Inscription de trois enfants nés de GPA à l'état civil: et après?
"La victoire du droit sur les tergiversations politiciennes". L'avocate de trois familles ne cachait pas sa satisfaction jeudi après la décision du tribunal de grande instance de Nantes d'ordonner la transcription sur les registres d'état-civil des actes de naissance de trois enfants nés d'une gestation pour autrui (GPA) à l'étranger. Une pratique interdite en France depuis une loi de 1994.
Avec ce jugement, la justice accorde donc la nationalité française à ces trois enfants nés en Ukraine, en Inde et aux Etats-Unis, contre l'avis du parquet de Nantes. La décision est d'autant plus forte que ce dernier est seul compétent au niveau national en matière d'état-civil.
"Les familles ont le sentiment que peut-être enfin elles vont avoir des transcriptions d'actes sans avoir à repasser devant le tribunal de Nantes", espère sur BFMTV Laurence Roques, avocate spécialisée dans le droit des familles.

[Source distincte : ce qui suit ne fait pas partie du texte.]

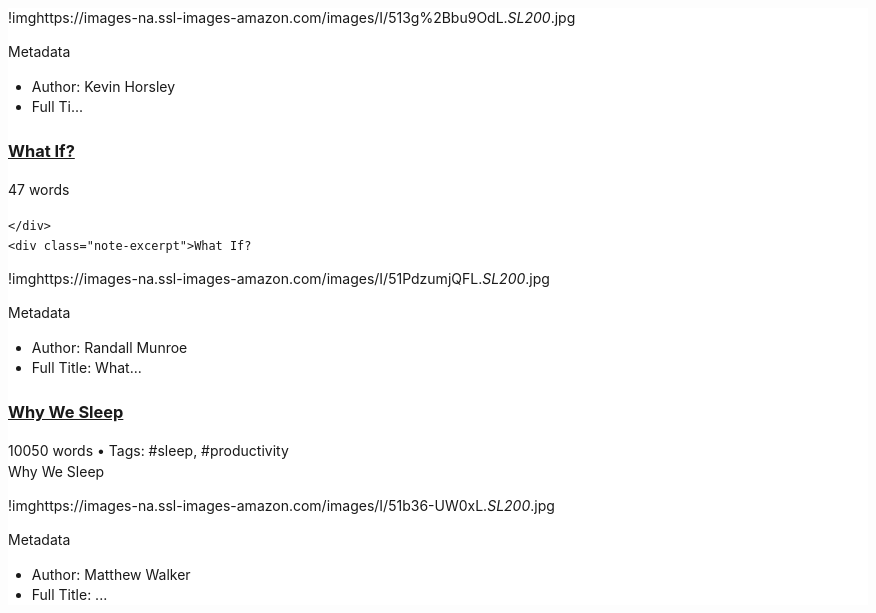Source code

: !imghttps://images-na.ssl-images-amazon.com/images/I/513g%2Bbu9OdL._SL200_.jpg

 Metadata

- Author: Kevin Horsley
- Full Ti...</div>
</div>

<div class="note-card">
    <h3><a href="highlights/books/what-if/">What If?</a></h3>
    <div class="note-meta">
        47 words
        
    </div>
    <div class="note-excerpt">What If?

!imghttps://images-na.ssl-images-amazon.com/images/I/51PdzumjQFL._SL200_.jpg

 Metadata

- Author: Randall Munroe
- Full Title: What...</div>
</div>

<div class="note-card">
    <h3><a href="highlights/books/why-we-sleep/">Why We Sleep</a></h3>
    <div class="note-meta">
        10050 words
        • Tags: #sleep, #productivity
    </div>
    <div class="note-excerpt">Why We Sleep

!imghttps://images-na.ssl-images-amazon.com/images/I/51b36-UW0xL._SL200_.jpg

 Metadata

- Author: Matthew Walker
- Full Title: ...</div>
</div>
</div>
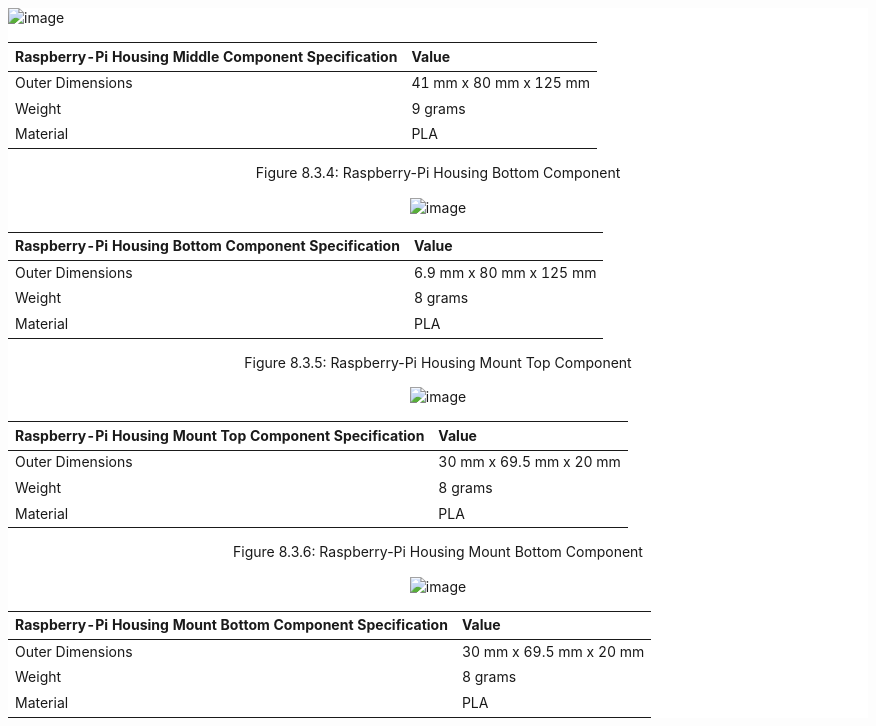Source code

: ![image](https://user-images.githubusercontent.com/68861121/227801192-44f274d3-31e4-4b06-a681-4bbb24093a4c.png)  

</div>

| Raspberry-Pi Housing Middle Component Specification | Value |   
|:--|:--|   
| Outer Dimensions | 41 mm x 80 mm x 125 mm |   
| Weight | 9 grams |   
| Material | PLA |  

<div align="center">
<p id="8.3.4">Figure 8.3.4: Raspberry-Pi Housing Bottom Component</p>

![image](https://user-images.githubusercontent.com/68861121/227801347-3773790b-c780-4255-b6e2-c199a5d80bd6.png)  

</div>

| Raspberry-Pi Housing Bottom Component Specification | Value |   
|:--|:--|   
| Outer Dimensions | 6.9 mm x 80 mm x 125 mm |   
| Weight | 8 grams |   
| Material | PLA |  

<div align="center">
<p id="8.3.5">Figure 8.3.5: Raspberry-Pi Housing Mount Top Component</p>

![image](https://user-images.githubusercontent.com/68861121/227801560-964c5cec-e2b7-4ee9-8ad4-4cedb07b8354.png)  

</div>

| Raspberry-Pi Housing Mount Top Component Specification | Value |   
|:--|:--|   
| Outer Dimensions | 30 mm x 69.5 mm x 20 mm |   
| Weight | 8 grams |   
| Material | PLA |  

<div align="center">
<p id="8.3.6">Figure 8.3.6: Raspberry-Pi Housing Mount Bottom Component</p>

![image](https://user-images.githubusercontent.com/68861121/227801900-34f4fee5-2cac-4bbd-a72d-a7c59de95d16.png)  

</div>

| Raspberry-Pi Housing Mount Bottom Component Specification | Value |   
|:--|:--|   
| Outer Dimensions | 30 mm x 69.5 mm x 20 mm |   
| Weight | 8 grams |   
| Material | PLA |  
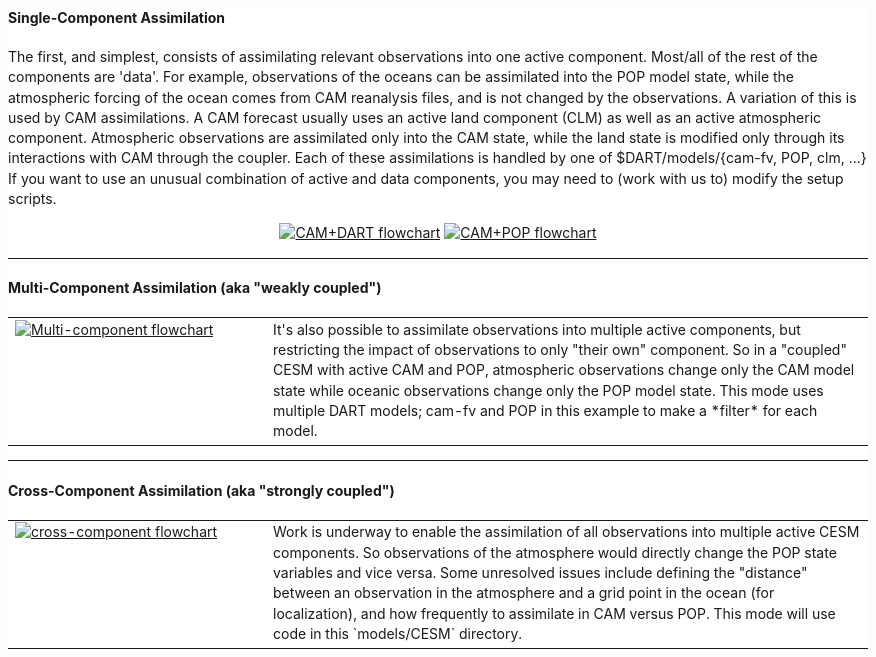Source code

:#### Single-Component Assimilation

The first, and simplest, consists of assimilating relevant observations
into one active component. Most/all of the rest of the components are
'data'. For example, observations of the oceans can be assimilated into
the POP model state, while the atmospheric forcing of the ocean comes
from CAM reanalysis files, and is not changed by the observations. A
variation of this is used by CAM assimilations. A CAM forecast usually
uses an active land component (CLM) as well as an active atmospheric
component. Atmospheric observations are assimilated only into the CAM
state, while the land state is modified only through its interactions
with CAM through the coupler. Each of these assimilations is handled by
one of $DART/models/{cam-fv, POP, clm, ...} If you want to use an
unusual combination of active and data components, you may need to (work
with us to) modify the setup scripts.  


<center>
<a href="../images/science_nuggets/CAM_only.png"><img src="../images/science_nuggets/CAM_only.png"
   height="300" alt="CAM+DART flowchart" /></a>
<a href="../images/science_nuggets/POP_only.png"><img src="../images/science_nuggets/POP_only.png"
   height="300" alt="CAM+POP flowchart" /></a>
</center>

---

#### Multi-Component Assimilation (aka "weakly coupled")

<table>
<tr>
<td width="30%"><a href="../images/science_nuggets/multi-component.png"><img src="../images/science_nuggets/multi-component.png" height="200" alt="Multi-component flowchart" /></a></td>
<td>
It's also possible to assimilate observations into multiple active components,
but restricting the impact of observations to only "their own" component.
So in a "coupled" CESM with active CAM and POP, atmospheric observations change
only the CAM model state while oceanic observations change only the POP model
state. This mode uses multiple DART models; cam-fv and POP in this example to
make a *filter* for each model.
</td>
</tr>
</table>

---

#### Cross-Component Assimilation (aka "strongly coupled")

<table>
<tr>
<td width="30%"><a href="../images/science_nuggets/cross-component.png"><img src="../images/science_nuggets/cross-component.png" height="200" alt="cross-component flowchart" /></a></td>
<td>
Work is underway to enable the assimilation of all observations into
multiple active CESM components. So observations of the atmosphere
would directly change the POP state variables and vice versa.
Some unresolved issues include defining the "distance" between an
observation in the atmosphere and a grid point in the ocean
(for localization), and how frequently to assimilate in CAM versus
POP. This mode will use code in this `models/CESM` directory.
</td>
</tr>
</table>
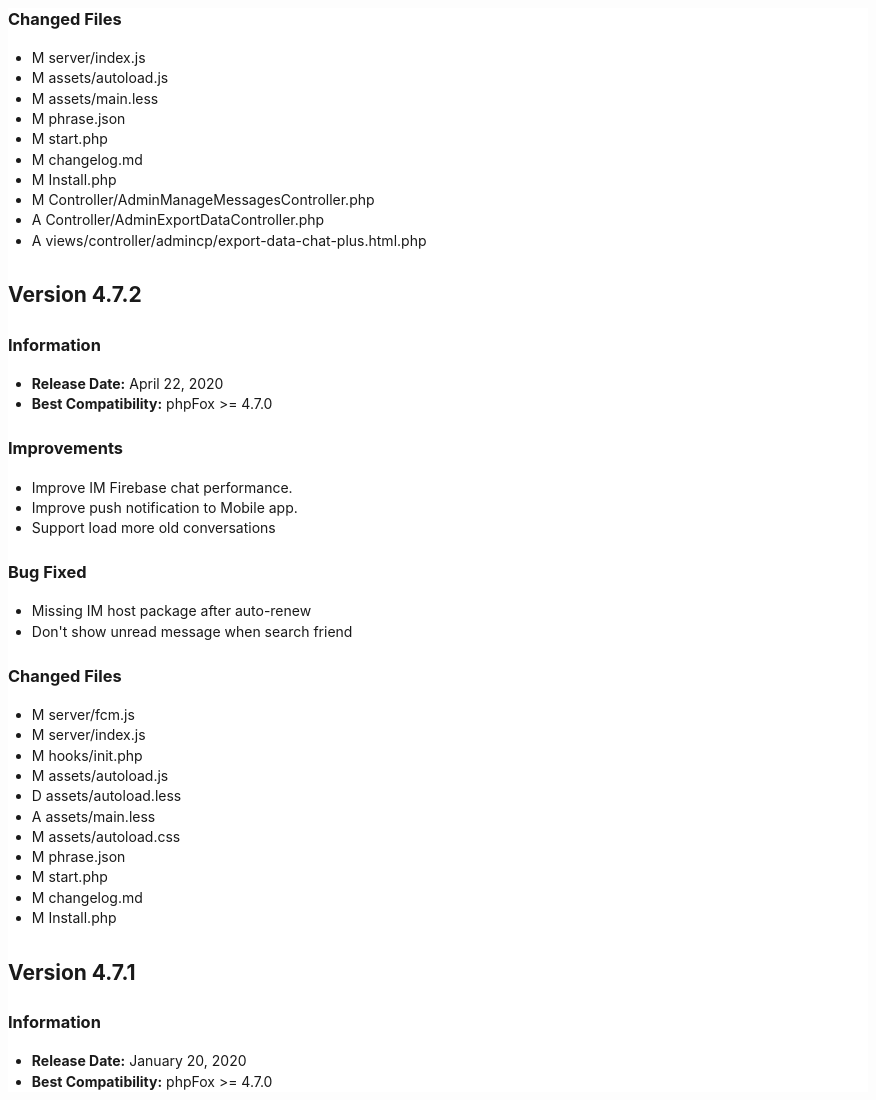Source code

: ### Changed Files

- M server/index.js
- M assets/autoload.js
- M assets/main.less
- M phrase.json
- M start.php
- M changelog.md
- M Install.php
- M Controller/AdminManageMessagesController.php
- A Controller/AdminExportDataController.php
- A views/controller/admincp/export-data-chat-plus.html.php

## Version 4.7.2

### Information

- **Release Date:** April 22, 2020
- **Best Compatibility:** phpFox >= 4.7.0

### Improvements

- Improve IM Firebase chat performance.
- Improve push notification to Mobile app.
- Support load more old conversations

### Bug Fixed

- Missing IM host package after auto-renew
- Don't show unread message when search friend

### Changed Files

- M server/fcm.js
- M server/index.js
- M hooks/init.php
- M assets/autoload.js
- D assets/autoload.less
- A assets/main.less
- M assets/autoload.css
- M phrase.json
- M start.php
- M changelog.md
- M Install.php

## Version 4.7.1

### Information

- **Release Date:** January 20, 2020
- **Best Compatibility:** phpFox >= 4.7.0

Si la décision de la justice nantaise pourrait faire jurisprudence pour d'autres familles, le sujet de la GPA en France reste flou.
> Que dit la loi sur la GPA en France?
Depuis 1994 et une loi portant sur le respect du corps, la gestation pour autrui est formellement interdite en France. Au plan pénal, le contrevenant s'expose à une condamnation de trois ans d'emprisonnement et de 45.000 euros d'amende. La justice française considère que le recours à la GPA sur son sol porte atteinte à l'état-civil de l'enfant et est assimilé à une supposition d'enfant, une infraction qui condamne le fait de prêter à une femme un accouchement qui n'a pas eu lieu.
Concernant le recours à une GPA à l'étranger, la Cour de cassation, la plus haute juridiction française, a toujours refusé d'autoriser une reconnaissance de liens de filiation arguant à chaque fois différents motifs comme celui de la fraude à la loi.
> Comment le TGI de Nantes a motivé sa décision?
La France est menacée de sanctions depuis le 26 juin 2014 et sa condamnation par la Cour Européenne des Droits de l'Homme (CEDH) pour son refus de retranscrire les actes de naissance étrangers aux registres d'état-civil des enfants nés de GPA. La Cour soulignait que Paris ne peut pas porter atteinte à l'identité de l'enfant en refusant de le reconnaître. Et pour ce faire, ils doivent avoir un état-civil fiable. Leur nationalité française, acquise de droit quand l'un des deux parents est français, devait donc être officialisée.
"C'était attendu et c'est logique puisque la Cour Européenne avait de toute façon condamné la France sur des refus de transcription. Le TGI de Nantes n'avait pas d'autre choix que de respecter la justice européenne, laquelle a quand même une valeur supérieure à nos législations internes", explique Me Laurence Roques.
Reste que les opposants à la GPA peuvent encore faire appel de la décision du tribunal de Nantes et aller jusqu'à la Cour de cassation pour faire entendre leurs arguments.
> Qu'implique la décision du TGI de Nantes dans la vie quotidienne de ces familles?
Concrètement, jusqu'alors, les enfants nés d'une GPA à l'étranger ne pouvaient pas obtenir de papiers d'identité français. "Ce n'est pas qu'ils n'existaient pas, c'est que l'administration française leur faisait des difficultés puisqu'ils n'avaient que des actes de naissance étrangers", détaille l'avocate. Désormais, les actes de naissance étrangers figureront aux registres français, "ce qui va permettre à ces enfants d'être comme les autres", insiste Me Roques. Ainsi, les familles pourront faire des demandes de cartes d'identité, d'immatriculation à la Sécurité sociale ou même d'allocations.
> Cette avancée peut-elle obliger le gouvernement à légiférer?
Au lendemain du jugement du tribunal de Nantes, le sujet est sensible du côté de la majorité. Si Claude Bartolone se dit opposé à la GPA qu'il qualifie de "marchandisation du corps", le président de l'Assemblée nationale estime jeudi sur France Inter qu'"il ne faut pas que ces enfants soient les fantômes de la République". Un discours plus nuancé que celui que tenait Manuel Valls au lendemain de la condamnation de la France par l'Europe.
Pour le Premier ministre, il est inenvisageable d'automatiser la retranscription des actes de naissance étrangers aux registres d'état-civil français, qui "équivaudrait à accepter et normaliser la GPA".
Sauf qu'en ayant refusé d'appliquer les arrêts de la Cour européenne, avec cette décision de justice, le gouvernement se trouve désormais dans une situation intenable entre la loi nationale et cette décision de justice basée sur la législation européenne. "Le gouvernement aurait dû depuis longtemps appliquer ces arrêts, la balle est désormais dans son camp", conclut Me Laurence Roques.